One very simple question though would be what was the guiding rule to divide subcontinent ?
Was it done on the basis of Muslim and Hind majority areas or was there some other parameter ?
As far as world knows its two nation theory and all muslim majority areas were to be part of Pakistan and Kashmir always was and still is a muslim majority state witk 90 plus % muslims.
I'm glad you asked. Could you please accept this as a personal assessment?
The key was Jinnah's struggle to create a consociationalist country (think Quebec within Canada, the most-quoted example). There are those who believe that he sought that, there are those who disagree. Assuming for a moment that the Ayesha Jalal thesis updated by Yasser Latif Hamdani were to be the most accurate, he was trying to balance the legislative power of the brute majority of Hindus by creating different legislatures; within those, majority would prevail, among those, again, majority would prevail. So he proposed two Muslim homelands and one Hindu homeland within the same Dominion of India. The Muslim homelands, the north-west and Bengal, would crystallise Muslim opinion, the Hindu homeland would crystallise Hindu opinion. The Hindu majority would be counter-acted by there being a Hindu majority balanced by two Muslim majorities, and within the Muslim majorities, Hindu brute force would be blunted.

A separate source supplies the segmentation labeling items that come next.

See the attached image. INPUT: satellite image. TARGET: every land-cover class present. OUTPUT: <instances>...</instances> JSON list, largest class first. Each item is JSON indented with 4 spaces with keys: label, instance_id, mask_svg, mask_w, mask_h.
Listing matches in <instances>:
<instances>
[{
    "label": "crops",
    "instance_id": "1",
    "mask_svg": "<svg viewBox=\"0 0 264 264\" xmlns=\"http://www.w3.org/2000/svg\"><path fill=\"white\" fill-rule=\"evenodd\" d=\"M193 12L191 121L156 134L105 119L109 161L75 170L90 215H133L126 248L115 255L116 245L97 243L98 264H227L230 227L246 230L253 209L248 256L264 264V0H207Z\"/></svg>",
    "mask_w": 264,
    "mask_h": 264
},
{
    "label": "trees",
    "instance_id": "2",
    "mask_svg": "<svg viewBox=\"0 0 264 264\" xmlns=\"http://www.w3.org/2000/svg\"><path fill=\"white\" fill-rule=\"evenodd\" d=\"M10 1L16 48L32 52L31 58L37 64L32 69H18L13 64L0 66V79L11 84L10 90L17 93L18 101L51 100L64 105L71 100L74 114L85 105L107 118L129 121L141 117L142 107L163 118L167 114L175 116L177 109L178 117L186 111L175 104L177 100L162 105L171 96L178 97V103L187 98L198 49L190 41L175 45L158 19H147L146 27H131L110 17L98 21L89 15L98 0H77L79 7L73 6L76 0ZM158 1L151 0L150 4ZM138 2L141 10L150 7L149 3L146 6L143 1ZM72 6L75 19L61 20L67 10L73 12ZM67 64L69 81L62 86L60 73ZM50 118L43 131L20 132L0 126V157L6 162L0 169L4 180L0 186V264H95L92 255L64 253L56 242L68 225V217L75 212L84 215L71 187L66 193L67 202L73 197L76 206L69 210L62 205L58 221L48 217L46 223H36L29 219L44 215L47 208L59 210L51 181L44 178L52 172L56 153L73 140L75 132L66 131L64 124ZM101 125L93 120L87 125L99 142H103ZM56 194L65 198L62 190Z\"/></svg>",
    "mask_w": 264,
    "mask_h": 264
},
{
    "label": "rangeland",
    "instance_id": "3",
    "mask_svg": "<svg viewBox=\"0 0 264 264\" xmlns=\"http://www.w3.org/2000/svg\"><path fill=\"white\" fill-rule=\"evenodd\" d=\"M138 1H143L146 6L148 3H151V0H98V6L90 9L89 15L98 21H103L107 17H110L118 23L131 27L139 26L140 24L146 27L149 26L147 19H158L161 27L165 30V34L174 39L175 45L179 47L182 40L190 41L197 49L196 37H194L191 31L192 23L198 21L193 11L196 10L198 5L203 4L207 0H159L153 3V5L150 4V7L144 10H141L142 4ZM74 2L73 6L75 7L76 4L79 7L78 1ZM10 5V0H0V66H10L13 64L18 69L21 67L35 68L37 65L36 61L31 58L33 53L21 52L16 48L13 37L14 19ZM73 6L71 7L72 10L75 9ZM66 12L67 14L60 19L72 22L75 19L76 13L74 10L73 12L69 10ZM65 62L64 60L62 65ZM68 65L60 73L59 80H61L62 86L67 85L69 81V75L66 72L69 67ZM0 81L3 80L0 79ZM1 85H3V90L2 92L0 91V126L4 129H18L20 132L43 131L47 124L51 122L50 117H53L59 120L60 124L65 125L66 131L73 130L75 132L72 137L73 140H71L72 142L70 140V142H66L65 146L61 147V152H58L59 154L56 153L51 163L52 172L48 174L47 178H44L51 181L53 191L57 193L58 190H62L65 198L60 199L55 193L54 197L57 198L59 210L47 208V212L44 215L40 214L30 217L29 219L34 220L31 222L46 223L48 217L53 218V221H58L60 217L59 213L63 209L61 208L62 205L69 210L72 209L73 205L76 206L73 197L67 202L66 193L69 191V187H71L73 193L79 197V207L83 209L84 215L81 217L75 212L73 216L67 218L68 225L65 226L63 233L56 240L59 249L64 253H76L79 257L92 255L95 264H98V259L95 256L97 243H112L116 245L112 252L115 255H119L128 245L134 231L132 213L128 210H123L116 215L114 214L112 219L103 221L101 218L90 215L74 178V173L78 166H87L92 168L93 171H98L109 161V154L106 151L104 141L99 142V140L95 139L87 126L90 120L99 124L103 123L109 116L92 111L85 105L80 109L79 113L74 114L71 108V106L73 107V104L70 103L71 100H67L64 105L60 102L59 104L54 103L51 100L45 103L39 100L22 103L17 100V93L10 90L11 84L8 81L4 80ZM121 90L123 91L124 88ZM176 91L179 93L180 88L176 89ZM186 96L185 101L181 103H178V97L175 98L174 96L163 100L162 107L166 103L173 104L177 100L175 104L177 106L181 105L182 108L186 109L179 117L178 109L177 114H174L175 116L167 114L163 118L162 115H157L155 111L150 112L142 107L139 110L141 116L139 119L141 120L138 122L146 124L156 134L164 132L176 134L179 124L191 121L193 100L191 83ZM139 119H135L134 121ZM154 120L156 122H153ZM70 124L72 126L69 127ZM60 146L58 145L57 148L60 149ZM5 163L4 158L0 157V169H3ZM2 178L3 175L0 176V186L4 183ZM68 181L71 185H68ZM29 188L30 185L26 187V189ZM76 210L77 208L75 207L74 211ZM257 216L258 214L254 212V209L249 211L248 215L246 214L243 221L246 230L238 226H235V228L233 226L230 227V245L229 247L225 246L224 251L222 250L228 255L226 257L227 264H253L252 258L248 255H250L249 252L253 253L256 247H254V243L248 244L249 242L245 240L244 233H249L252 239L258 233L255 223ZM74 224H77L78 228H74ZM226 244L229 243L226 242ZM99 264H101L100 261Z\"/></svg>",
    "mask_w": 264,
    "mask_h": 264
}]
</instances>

This view found its expression in the Cabinet Mission Plan of 1946. All parties agreed to it, by May/June of that year.
Unfortunately, this broke down on the 10th of June 1946, when Nehru inexplicably suggested during a press conference that the legislators to the Constituent Assembly from the Muslim heartlands would be practising a great leap over faith by being given the liberty to vote on any matter according to their conscience. This was in sharp contrast to the position taken by the Muslim League, which wanted delegates to be strictly bound by the wishes of their responsible homelands. At that point, Plan B, Partition, became inevitable.
Partition was done on the basis of the same homeland structure as the Cabinet Mission. Provinces were the primary units of evaluation. Muslim majority provinces were grouped into Pakistan. The others remained India. Thereafter, smaller sub-divisions took place; Gurdaspur is the one that Pakistanis talk about with barely-restrained indignation, and the Chittagong Hill Tracts causes similar teeth-grinding on the Indian side. There were adjustments almost everywhere, but the basic picture was that Muslim majority provinces were put into Pakistan.
The 561 Indian States were different. The technical view of some constitutional experts was that these states, subordinate to the Crown directly, would not be subordinate to the two new Dominions. Instead, they would have to 'accede' to one or the other, depending on the wishes of its ruler, moderated by the principle of continguity; some little hamlet in Orissa could not be taken to join the Pakistani bandwagon. What followed is best absorbed from V. P. Menon's brilliant book on the integration of the Indian states. No point reading other accounts when this exists.
Does this cover the background? Could I have your reactions, @Albatross ? before proceeding further?